Industrialization of Europe
The Industrial Revolution refers to the greatly increased output of machine-made goods that began in England during the 18th century. Before the Industrial Revolution, people wove textile by hand. Beginning in the middle 1700s, machines did this and other jobs as well. The Industrial Revolution started in England and soon spread to Continental Europe and North America.
Beginning in the early 1700s, large landowners dramatically improved farming methods. These agricultural changes amounted to an agricultural revolution. They eventually paved the way for the Industrial Revolution. After buying up the land of village farmers, wealthy landowners enclosed their land with fences or hedges. The increase in their landholding enabled them to cultivate fields, using new seeding and harvesting methods. Within these larger fields, called enclosures, landowner experimented to discover more productive farming methods to boost crop yields. The enclosure movement had two important results. First, landowners experimented with new agricultural methods.
Second, large landowners forced small farmers to become tenant farmers or to give up farming and move to cities. The seed drill was invented in 1701 and it allowed farmers to sow seeds in well-spaced rows at specific depths. A larger share of the seed germinated, boosting crop yield.
The process of crop rotation proved to be one of the best developments of the scientific farmers. The process improved upon older methods of crop rotation, such as, the medieval three-field system. One year, for example, a farmer might plant a field with wheat, which exhausted soil nutrients. The next year he planted a root crop, such as turnips, to restore nutrients. This might be followed in turn by barley, the clover. These improvements in farming that began in the early 1700s made up an agricultural revolution. As food supplies increased and living conditions improved, England's population mushroomed. An increasing population boosted the demand for food and goods. As farmers lost their land to large enclosed farms, many became factory workers.
The Industrial Revolution begins in England because in addition to large population of workers, the small island country had extensive resources. And Industrial Revolution--the process of developing machine production of goods--required such resources. These natural resources included 1) water power and coal to fuel the new machines; 2) iron ore to construct machines, tools, and buildings; 3) rivers for inland transportation; 4) harbors from which its merchant ships set sail.

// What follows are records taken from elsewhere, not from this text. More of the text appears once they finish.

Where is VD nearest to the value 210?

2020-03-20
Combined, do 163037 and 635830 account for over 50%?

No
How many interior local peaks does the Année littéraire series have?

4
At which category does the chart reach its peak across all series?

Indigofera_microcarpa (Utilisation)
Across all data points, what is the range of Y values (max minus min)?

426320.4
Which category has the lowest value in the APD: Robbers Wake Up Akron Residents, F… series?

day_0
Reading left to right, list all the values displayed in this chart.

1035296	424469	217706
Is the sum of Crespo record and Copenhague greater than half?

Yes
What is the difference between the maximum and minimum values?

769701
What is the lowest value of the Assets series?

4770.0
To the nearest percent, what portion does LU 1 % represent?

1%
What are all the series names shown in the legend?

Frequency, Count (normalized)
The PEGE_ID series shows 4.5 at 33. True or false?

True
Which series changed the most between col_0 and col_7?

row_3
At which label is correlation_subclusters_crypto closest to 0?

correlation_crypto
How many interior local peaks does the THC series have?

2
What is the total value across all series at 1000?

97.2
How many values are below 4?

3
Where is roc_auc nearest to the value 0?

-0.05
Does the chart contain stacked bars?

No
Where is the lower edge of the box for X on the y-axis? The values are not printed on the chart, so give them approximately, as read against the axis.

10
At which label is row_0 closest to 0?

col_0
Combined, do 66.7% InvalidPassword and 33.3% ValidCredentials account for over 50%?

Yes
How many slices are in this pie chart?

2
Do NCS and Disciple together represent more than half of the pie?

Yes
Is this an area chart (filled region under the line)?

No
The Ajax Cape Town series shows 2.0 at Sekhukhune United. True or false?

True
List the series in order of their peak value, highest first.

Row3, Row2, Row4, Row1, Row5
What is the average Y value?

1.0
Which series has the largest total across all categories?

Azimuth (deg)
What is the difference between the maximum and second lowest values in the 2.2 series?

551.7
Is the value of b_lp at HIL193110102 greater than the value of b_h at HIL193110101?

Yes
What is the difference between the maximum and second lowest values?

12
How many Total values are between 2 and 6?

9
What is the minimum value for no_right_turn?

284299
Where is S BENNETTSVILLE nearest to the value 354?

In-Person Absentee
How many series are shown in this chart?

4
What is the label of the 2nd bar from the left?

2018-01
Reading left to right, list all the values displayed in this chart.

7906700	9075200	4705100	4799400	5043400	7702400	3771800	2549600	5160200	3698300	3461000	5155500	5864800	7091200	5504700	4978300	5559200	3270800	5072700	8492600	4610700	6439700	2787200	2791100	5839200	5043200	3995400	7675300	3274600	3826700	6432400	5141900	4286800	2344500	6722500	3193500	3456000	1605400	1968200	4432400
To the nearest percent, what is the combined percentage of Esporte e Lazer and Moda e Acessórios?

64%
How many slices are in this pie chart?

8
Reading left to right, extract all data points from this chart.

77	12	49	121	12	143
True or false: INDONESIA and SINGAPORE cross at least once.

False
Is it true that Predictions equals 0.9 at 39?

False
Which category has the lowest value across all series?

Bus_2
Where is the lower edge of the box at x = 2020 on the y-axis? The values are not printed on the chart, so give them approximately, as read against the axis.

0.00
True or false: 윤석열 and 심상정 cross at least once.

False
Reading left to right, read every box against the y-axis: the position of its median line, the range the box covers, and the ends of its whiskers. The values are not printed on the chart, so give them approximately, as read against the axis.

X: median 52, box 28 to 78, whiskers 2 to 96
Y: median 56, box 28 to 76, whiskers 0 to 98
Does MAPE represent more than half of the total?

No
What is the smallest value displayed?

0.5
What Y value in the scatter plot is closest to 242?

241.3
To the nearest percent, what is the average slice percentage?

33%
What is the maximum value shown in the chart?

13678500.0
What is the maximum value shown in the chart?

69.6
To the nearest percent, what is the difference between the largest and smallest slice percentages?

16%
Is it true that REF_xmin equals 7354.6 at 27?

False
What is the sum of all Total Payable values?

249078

Industrialization widened the gap between industrialization and non-industrialization countries, even while it strengthened their economic ties. The impact of Industrialization of Europe called for industrialized countries to get more raw materials. This cause these nations to look for colonies thus the beginning of another age, The Age of Imperialism. The impact on the industrialization of Europe had on the people Asia, Africa, and the Middle East is that these regions became the colonies to the industrialized nations. Not only did these countries provided with the appropriate raw materials but also the cheep labor for running the factories of the industrialized nations.